Saved data entries:
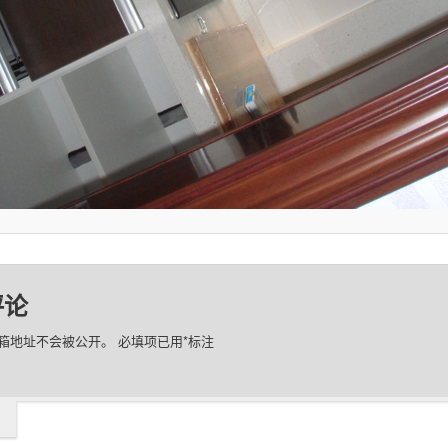
评论
箱地址不会被公开。
必填项已用
*
标注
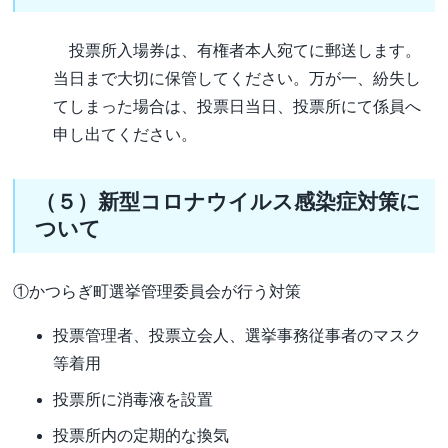
投票所入場券は、有権者本人宛てに郵送します。
当日まで大切に保管してください。万が一、紛失し
てしまった場合は、投票日当日、投票所にて係員へ
申し出てください。
（５）新型コロナウイルス感染症対策に
ついて
①かつらぎ町選挙管理委員会が行う対策
投票管理者、投票立会人、選挙事務従事者のマスク
等着用
投票所に消毒液を設置
投票所内の定期的な換気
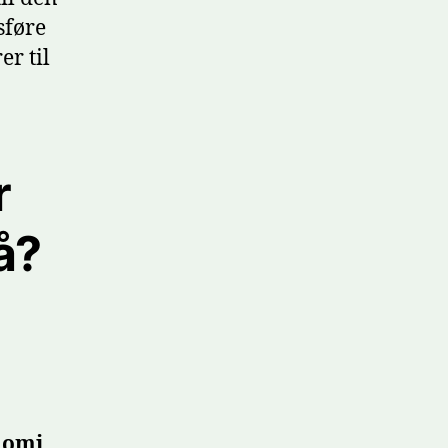
sføre
r til
r
å?
nomi.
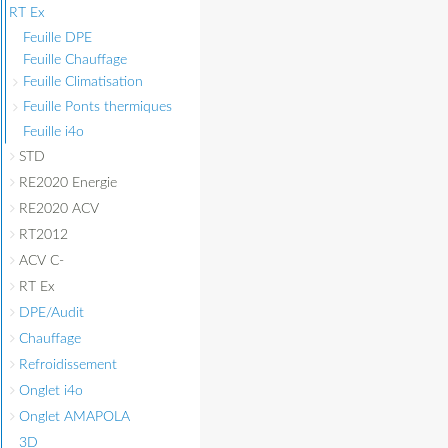
RT Ex
Feuille DPE
Feuille Chauffage
Feuille Climatisation
Feuille Ponts thermiques
Feuille i4o
STD
RE2020 Energie
RE2020 ACV
RT2012
ACV C-
RT Ex
DPE/Audit
Chauffage
Refroidissement
Onglet i4o
Onglet AMAPOLA
3D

> **YOUR OBJECTIVE**:
From the line containing "Feuille Chauffage" to the last line of the records above, please write out every line exactly and add nothing.

> **ANSWER SPACE**:
Feuille Chauffage
Feuille Climatisation
Feuille Ponts thermiques
Feuille i4o
STD
RE2020 Energie
RE2020 ACV
RT2012
ACV C-
RT Ex
DPE/Audit
Chauffage
Refroidissement
Onglet i4o
Onglet AMAPOLA
3D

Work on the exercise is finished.